[List of tasks]:
**1)** Copy the passage of the photography exercise post from "There’s another exercise" to "oh, well, sorry!)" word for word.
**2)** Pick up the photography exercise post where it stops and write the next part.

INTRODUCTION/RECAP: I recently read through ’13 Creative Exercises for Photographers’, an article by Todd Vorenkamp posted by B&H Photo Video (recently discovered a version on petapixel.com – links to both at the bottom of this post) and thought it would be interesting to go through each and bore you with the details. Today I did the second exercise.
Exercise 2: Ten of One
The instructions for this exercise were simple: Take 10 unique and/or abstract photographs of 1 small subject. For my subject I chose a small plastic cow my daughter had brought home with her from a class trip to Spain in 2007 when she was 13. Her name is Lechesia. She had been filled ice cream [from my daughter: If memory serves, it was like those cafeteria cups with half chocolate, half vanilla]. Until earlier this week, she had been sitting around our kitchen since then near the stove where it had been accumulating a veneer of cooking grease and dust ever since. (Relax, I cleaned it up a bit before starting this exercise.)
Again, here’s how I cheated:
I will admit to taking an initial ten pictures not liking any but a couple of them and starting over again so, closer to twenty pictures (do the others count if I deleted them?)
Not sure if this is cheating, but for the past few days the cow has been sitting on my desk – this was before I started doing these exercises, so the cleanup and move were not premeditated. The directions, as I quoted above, were pretty spare, so I’m not sure it counts as cheating that I took the cow outside for a couple of shots.
There’s another exercise later on (7: Portable Subject) where I’m supposed to carry an object around with me and make sure that it’s included in all my shots, but I feel this is different. My interpretation is that in this exercise the subject is the object, in the other is it’s the location.
I’m sharing all ten photos here because… well, who wouldn’t want to see ten pictures of a plastic cow? Who? (Might be you, so… oh, well, sorry!)
The other day I received the B&H Newsletter, something I usually ignore – I normally ignore emails from vendors unless I have an order in process – but the first words of the subject line caught my attention: 13 Photo Exercises Guaranteed to Jumpstart Your Creativity… Again, stuff I usually ignore. Not because I don’t think I could use the help, but every time I start reading one of these, they tend to be full of silly advice like ‘wrap your camera in aluminum foil and stick it down your trousers to take a picture of the the nearest building.’ However, I’ve been feeling a bit stuck in a rut: taking photographs of the same flowers, plants and buildings, so I thought ‘why not?’ and started to read.

Stored data entries:
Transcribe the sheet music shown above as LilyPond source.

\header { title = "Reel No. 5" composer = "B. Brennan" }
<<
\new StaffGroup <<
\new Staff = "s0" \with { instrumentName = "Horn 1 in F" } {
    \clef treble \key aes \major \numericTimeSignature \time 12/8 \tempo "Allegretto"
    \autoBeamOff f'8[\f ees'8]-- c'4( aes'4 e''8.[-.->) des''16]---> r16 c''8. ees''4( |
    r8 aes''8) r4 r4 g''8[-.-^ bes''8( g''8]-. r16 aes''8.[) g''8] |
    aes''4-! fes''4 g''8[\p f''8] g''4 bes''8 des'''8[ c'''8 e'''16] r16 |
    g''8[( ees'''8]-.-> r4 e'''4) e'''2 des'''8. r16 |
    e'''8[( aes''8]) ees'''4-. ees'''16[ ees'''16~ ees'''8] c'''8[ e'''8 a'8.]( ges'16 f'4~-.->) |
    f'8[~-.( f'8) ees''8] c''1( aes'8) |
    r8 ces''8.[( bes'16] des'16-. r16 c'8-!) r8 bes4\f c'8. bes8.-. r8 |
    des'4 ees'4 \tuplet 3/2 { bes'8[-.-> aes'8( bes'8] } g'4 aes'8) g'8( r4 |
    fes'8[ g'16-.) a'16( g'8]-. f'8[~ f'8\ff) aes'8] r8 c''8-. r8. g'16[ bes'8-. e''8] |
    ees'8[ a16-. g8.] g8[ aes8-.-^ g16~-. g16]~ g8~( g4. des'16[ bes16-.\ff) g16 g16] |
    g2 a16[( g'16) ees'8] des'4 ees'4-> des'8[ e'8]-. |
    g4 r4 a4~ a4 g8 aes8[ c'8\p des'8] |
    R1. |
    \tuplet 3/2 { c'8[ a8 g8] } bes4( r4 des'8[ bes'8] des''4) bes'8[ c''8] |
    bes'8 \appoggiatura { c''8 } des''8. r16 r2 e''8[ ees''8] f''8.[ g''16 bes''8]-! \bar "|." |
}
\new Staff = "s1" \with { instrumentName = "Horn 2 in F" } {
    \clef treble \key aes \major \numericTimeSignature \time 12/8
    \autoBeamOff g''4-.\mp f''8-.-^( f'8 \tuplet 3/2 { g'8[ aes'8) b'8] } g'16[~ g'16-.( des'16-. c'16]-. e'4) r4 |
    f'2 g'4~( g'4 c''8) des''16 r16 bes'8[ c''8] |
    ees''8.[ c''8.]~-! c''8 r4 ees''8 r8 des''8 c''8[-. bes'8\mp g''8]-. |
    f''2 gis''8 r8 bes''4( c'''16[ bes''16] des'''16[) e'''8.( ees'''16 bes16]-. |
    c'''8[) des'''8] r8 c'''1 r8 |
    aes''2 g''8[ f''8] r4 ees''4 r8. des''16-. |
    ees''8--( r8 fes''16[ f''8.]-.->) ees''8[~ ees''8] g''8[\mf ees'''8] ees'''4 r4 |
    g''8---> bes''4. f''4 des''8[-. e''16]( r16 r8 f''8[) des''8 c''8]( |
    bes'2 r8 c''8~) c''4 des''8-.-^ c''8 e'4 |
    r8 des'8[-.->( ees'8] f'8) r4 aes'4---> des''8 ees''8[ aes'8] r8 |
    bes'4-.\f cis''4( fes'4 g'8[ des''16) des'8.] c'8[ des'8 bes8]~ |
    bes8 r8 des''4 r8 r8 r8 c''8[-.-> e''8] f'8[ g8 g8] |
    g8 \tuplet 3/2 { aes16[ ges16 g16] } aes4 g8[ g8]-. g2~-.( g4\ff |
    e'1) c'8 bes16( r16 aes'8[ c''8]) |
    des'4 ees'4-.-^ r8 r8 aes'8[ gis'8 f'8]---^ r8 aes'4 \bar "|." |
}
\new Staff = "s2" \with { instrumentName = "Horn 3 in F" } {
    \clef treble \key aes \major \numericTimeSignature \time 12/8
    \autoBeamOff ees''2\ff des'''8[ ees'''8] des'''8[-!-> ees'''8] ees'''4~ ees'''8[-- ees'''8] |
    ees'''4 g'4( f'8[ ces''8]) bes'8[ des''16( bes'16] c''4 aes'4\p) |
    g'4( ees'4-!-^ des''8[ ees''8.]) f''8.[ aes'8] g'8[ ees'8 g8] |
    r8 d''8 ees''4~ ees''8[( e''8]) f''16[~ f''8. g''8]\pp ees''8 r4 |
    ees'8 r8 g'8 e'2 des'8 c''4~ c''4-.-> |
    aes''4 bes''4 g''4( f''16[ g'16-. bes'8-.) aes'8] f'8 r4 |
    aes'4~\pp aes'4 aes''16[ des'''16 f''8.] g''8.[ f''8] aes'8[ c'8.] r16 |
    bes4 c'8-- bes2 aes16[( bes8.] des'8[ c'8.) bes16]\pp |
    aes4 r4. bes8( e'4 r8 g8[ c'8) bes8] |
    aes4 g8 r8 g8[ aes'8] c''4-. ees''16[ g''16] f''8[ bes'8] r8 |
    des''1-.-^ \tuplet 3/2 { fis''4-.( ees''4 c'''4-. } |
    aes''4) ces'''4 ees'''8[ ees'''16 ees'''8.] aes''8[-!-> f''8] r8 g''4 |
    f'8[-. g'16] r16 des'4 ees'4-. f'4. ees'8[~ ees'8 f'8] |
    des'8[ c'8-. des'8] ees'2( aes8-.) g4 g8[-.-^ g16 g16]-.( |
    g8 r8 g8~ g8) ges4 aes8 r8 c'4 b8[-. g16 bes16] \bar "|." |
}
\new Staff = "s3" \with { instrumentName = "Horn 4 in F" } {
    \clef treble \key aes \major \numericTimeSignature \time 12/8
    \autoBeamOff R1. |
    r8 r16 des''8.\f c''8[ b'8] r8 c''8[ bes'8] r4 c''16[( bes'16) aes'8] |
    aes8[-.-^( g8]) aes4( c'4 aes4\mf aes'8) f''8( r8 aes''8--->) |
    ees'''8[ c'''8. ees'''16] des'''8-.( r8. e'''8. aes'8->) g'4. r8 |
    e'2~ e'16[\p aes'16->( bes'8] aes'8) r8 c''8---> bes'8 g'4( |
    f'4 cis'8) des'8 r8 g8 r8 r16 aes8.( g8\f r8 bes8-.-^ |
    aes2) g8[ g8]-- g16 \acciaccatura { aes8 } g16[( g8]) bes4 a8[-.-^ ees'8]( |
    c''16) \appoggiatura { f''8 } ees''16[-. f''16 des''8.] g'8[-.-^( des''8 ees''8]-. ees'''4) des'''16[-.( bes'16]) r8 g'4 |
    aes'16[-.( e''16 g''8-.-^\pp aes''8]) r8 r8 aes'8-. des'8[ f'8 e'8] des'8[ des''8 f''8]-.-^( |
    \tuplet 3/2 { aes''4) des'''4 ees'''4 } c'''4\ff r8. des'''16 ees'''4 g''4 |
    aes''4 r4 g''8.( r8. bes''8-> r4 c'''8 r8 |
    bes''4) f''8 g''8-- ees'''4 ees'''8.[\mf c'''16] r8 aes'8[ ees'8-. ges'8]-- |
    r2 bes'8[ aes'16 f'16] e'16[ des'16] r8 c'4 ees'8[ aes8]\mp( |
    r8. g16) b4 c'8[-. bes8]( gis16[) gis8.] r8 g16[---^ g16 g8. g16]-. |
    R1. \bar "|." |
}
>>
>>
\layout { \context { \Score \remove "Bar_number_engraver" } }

[Answer set]:
**1)**
There’s another exercise later on (7: Portable Subject) where I’m supposed to carry an object around with me and make sure that it’s included in all my shots, but I feel this is different. My interpretation is that in this exercise the subject is the object, in the other is it’s the location.
I’m sharing all ten photos here because… well, who wouldn’t want to see ten pictures of a plastic cow? Who? (Might be you, so… oh, well, sorry!)

**2)**
SIDE NOTE: If you don’t know B&H (B&H Photo, Video & Pro Audio), they’ve been around as a physical store in New York City for ages (AGES!) I remember rummaging around their store on West 17th back in the late 70’s and 80’s. I’m pretty certain that’s where I bought both my first SLR, a Yashica TL-Electro X and my second, the Canon AE-1.
I wonder whatever happened to the Yashica – literally have no idea. I remember rushing out to buy it after seeing a great add in Playboy likening it to an iceberg: the greatest parts are hidden beneath the surface! As for the Canon, I still have one, but not that one – the original was stolen by an old girlfriend’s drug addict neighbour, giving him, I’m sure, minutes of enjoyment).
Digression, digression, digression: sorry!
Anyway, just wanted to say that a year ago, when I started to become interested in photography again, I was happy to find they were still around AND on the Web. I enjoy their site mostly for the links to product reviews, how-to videos and articles. Their prices aren’t any better or worse than other places and, when comparison shopping, I find their prices about the same as Amazon’s so I tend to buy from them out of loyalty to ‘an old friend.’[SIDE NOTE NOTE: they’re no longer at 17th street, but there is still a brick and mortar store in Manhattan near Penn Station]
The email linked to an article by Todd Vorenkamp and, as I read through his exercises I found myself thinking… ‘well, this might be fun… and this might be fun too!’ I eventually decided that I would go through each of the exercises and bore you all with my attempts.
At the bottom of this post I will put a link to Todd Vorenkamp’s article for anyone interested.
Exercise 1: Two Dozen
The instructions for exercise one were: Pick a location. Stand in one spot and make 24 unique photographs while standing in the same place. You cannot move your feet.
I did this in Bruce Park in a parking space on Wood Road, facing south toward the picnic area. Now, let me tell you how I cheated:
three shots in I actually moved my feet to go back to the car and get a second lens, BUT… BUT, I outlined where my feet were and made sure to stand in the exact same location and foot-placement when I got back, and
I actually took 32 shots because of subject movement – a cardinal that was hopping picnic tables and a tree (yes, I’m certain it was the tree that moved).
This was fun and slightly challenging. The first few shots were easy, but after a while I found myself thinking hard about what to shoot next (the cardinal’s sudden appearance gave me momentary relief).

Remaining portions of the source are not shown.